- Directions:
a) Please answer these questions using the text on Jason Sutton:
(i) In what year was Sutton named the best local entertainer in Brighton?
(ii) Who presented Sutton with a community award in February 2016?
(iii) How much did the online fundraiser for his hearing aids raise?
b) From the text on Jason Sutton, extract everything from "Drag artist Stephen" down to "and Weakest Link.", copying it word for word.

- Provided text:
American drag artist (1968–2024)

Jason Frederick Sutton (27 February 1968 – 22 April 2024), also known under his stage name as Miss Jason, was an English actor, comedian, drag artist, pantomime dame, and a community and philanthropic activist.

==Career==
Born 27 February 1968, Jason Sutton began performing in drag at The Old Vic in Portsmouth in the 1990s. His drag persona was inspired by gay cabaret comedian and singer Phil Starr. Starr bestowed the stage name "Miss Jason" on Sutton.

Drag artist Stephen Richards, who performs under the name Lola Lasagne, told BBC Radio Sussex that, personality wise, "Miss Jason" was very much like Sutton himself.

Sutton often performed at the Two Brewers pub in London, but was a resident of the village of Rottingdean near the city of Brighton. He was a long-time performer in the Sunday cabaret at the bar at the Legends Hotel. He was named the best local entertainer in Brighton in 2016.

As Miss Jason, Sutton appeared on several television programmes, including the comedy game show Blankety Blank, the reality cooking game show Come Dine With Me, the antiquing game show Put Your Money Where Your Mouth Is, and Weakest Link.

Sutton's performances included pantomime at Portsmouth (2016), Bromley (2017), High Wycombe (2018), Richmond (2019), Barnstaple (2021), Stafford (2022), and Brighton (2023).

==Activism==
Sutton frequently donated his time and raised funds for LGBTQ causes and for local organizations. Among the more notable recipients were Albert Kennedy Trust, Brighton Rainbow Fund (a fundraising aggregator for the Brighton and Hove LGBTQ community), The Ledward Centre (an LGBTQ community centre and meeting space), The Sussex Beacon (a charity specialising in care and support for people living with HIV), and released a single (Hold On To Your Dream)by Tony Power, to fundraise for the Terrence Higgins Trust.

In July 2015, there was a suspicious package left near the start of the Brighton Pride parade which led to a bomb scare. Sutton, who was hosting a pre-parade breakfast at the Brighton Hotel, helped keep the crowd calm while police investigated the package. Sutton then assisted police in evacuating the crowd in an orderly fashion. In February 2016, Sussex Police Chief Superintendent Nev Kemp presented Sutton with a community award acknowledging the help he gave to law enforcement that day. In part, the citation read: Miss Jason displayed great professionalism and helped to ensure a calm and organised evacuation putting the safety of the local community first."

==Illness and death==
In the summer of 2020, Sutton began suffering from issues with his balance and from tinnitus. Physicians discovered he had a tumour adjacent to his ear. The treatment left Sutton deaf in his left ear, and the tinnitus affected his ability to listen and concentrate. An online fundraiser netted £5,678 for hearing aids to help in recovery.

Sutton died after a short illness on 22 April 2024, at the age of 56. He was survived by his partner of over 30 years, Terry Ward.

G Scene Magazine eulogised him as "a giant of our community" and the Brighton Pride organisation called Sutton "An unsung hero of the community..." Daniel Sexton of BBC Radio Sussex called him a "phenomenal" pantomime player.

- Given entries:

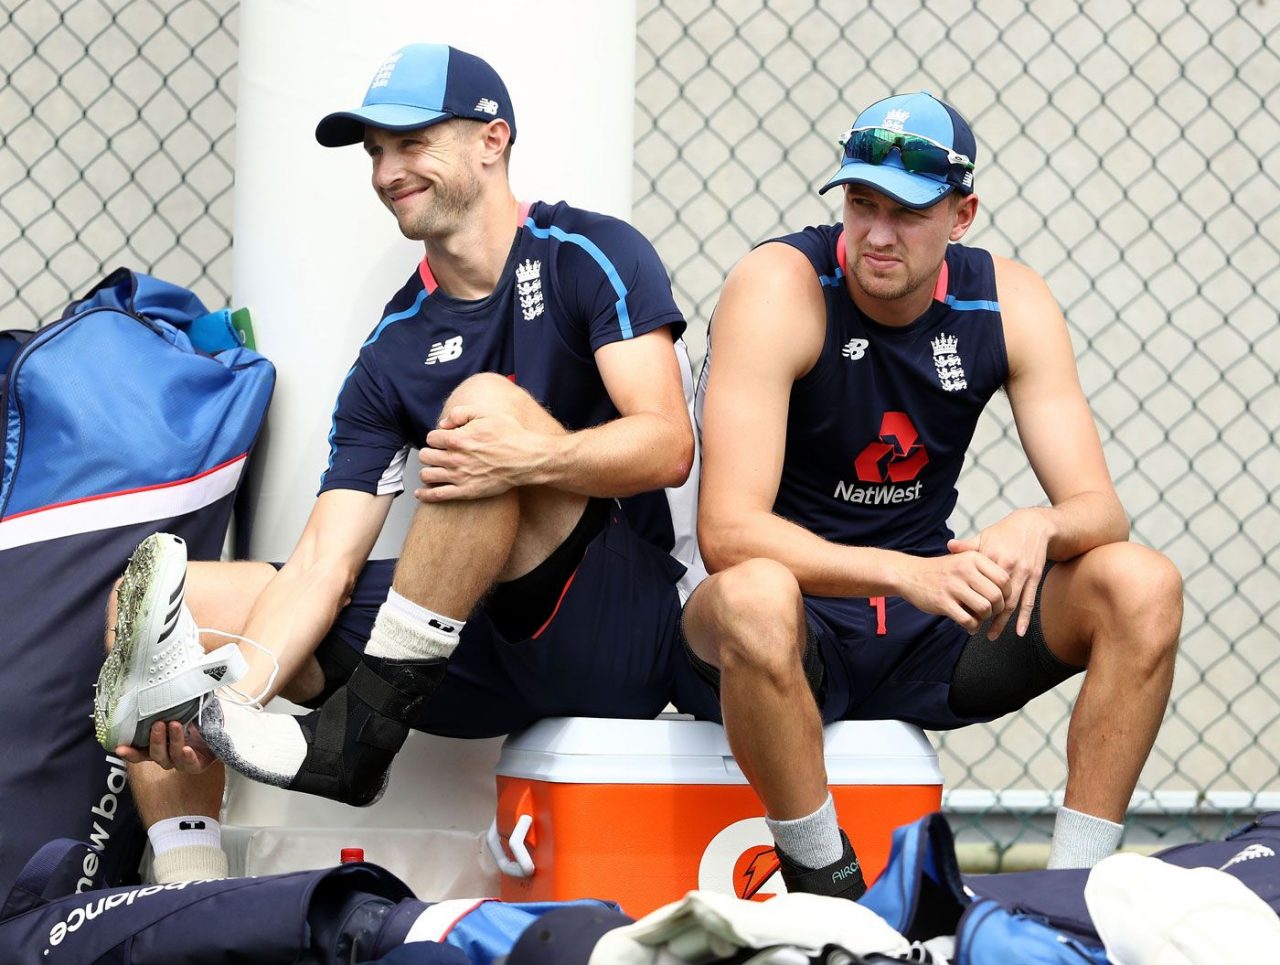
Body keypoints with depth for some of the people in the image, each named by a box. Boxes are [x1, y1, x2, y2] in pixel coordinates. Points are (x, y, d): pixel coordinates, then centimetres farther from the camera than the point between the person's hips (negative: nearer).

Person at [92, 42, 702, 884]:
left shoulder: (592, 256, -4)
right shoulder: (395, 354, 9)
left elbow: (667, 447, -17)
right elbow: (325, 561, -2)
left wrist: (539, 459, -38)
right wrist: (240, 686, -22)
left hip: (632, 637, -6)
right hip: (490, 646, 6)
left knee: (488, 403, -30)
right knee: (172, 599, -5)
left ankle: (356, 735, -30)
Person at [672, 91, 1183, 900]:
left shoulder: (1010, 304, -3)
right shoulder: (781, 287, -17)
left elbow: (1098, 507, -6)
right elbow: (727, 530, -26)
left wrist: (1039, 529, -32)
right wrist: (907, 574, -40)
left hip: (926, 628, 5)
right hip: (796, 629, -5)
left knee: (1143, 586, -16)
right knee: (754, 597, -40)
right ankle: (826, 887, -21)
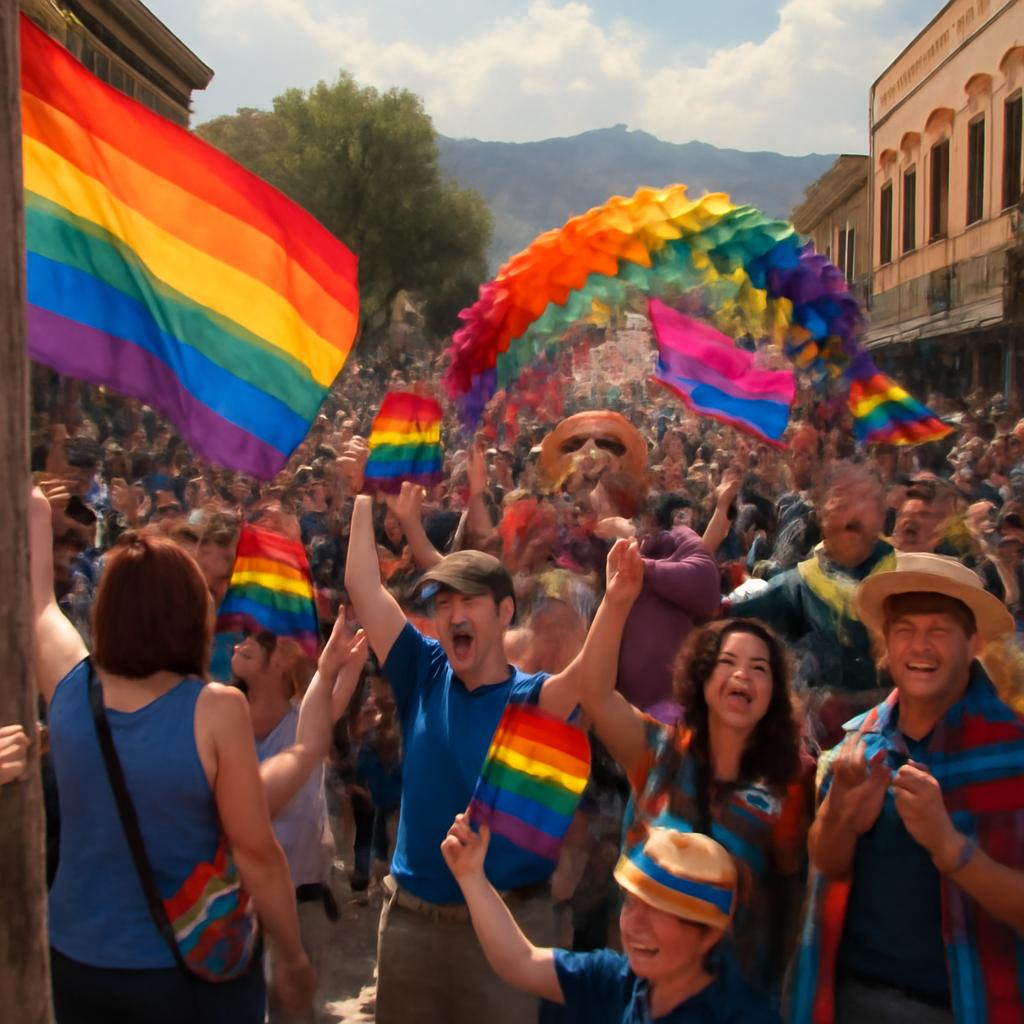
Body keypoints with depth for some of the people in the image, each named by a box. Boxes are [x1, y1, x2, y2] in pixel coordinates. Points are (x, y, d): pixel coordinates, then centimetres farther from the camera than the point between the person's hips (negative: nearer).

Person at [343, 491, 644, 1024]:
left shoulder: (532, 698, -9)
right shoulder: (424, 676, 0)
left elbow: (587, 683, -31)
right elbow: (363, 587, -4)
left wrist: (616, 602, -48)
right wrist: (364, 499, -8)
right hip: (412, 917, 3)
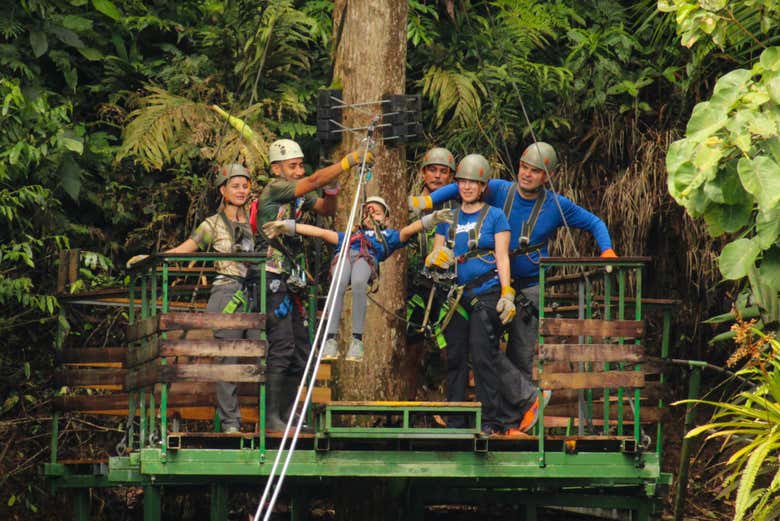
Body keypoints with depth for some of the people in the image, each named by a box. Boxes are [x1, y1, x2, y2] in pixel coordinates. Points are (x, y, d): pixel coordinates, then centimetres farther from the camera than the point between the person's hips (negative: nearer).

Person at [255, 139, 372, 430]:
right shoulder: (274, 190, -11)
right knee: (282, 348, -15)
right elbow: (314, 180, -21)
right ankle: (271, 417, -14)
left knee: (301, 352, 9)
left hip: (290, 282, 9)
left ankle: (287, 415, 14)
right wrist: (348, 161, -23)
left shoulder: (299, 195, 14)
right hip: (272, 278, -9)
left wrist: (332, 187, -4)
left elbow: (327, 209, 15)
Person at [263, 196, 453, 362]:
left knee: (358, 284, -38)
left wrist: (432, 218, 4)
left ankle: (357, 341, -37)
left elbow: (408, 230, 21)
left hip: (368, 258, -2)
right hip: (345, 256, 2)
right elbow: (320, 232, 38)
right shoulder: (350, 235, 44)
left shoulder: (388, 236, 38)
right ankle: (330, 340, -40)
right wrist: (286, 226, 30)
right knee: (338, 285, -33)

- Outputs for the tasks:
a)
(i) 2016
(ii) Sussex Police Chief Superintendent Nev Kemp
(iii) £5,678

b)
Drag artist Stephen Richards, who performs under the name Lola Lasagne, told BBC Radio Sussex that, personality wise, "Miss Jason" was very much like Sutton himself.

Sutton often performed at the Two Brewers pub in London, but was a resident of the village of Rottingdean near the city of Brighton. He was a long-time performer in the Sunday cabaret at the bar at the Legends Hotel. He was named the best local entertainer in Brighton in 2016.

As Miss Jason, Sutton appeared on several television programmes, including the comedy game show Blankety Blank, the reality cooking game show Come Dine With Me, the antiquing game show Put Your Money Where Your Mouth Is, and Weakest Link.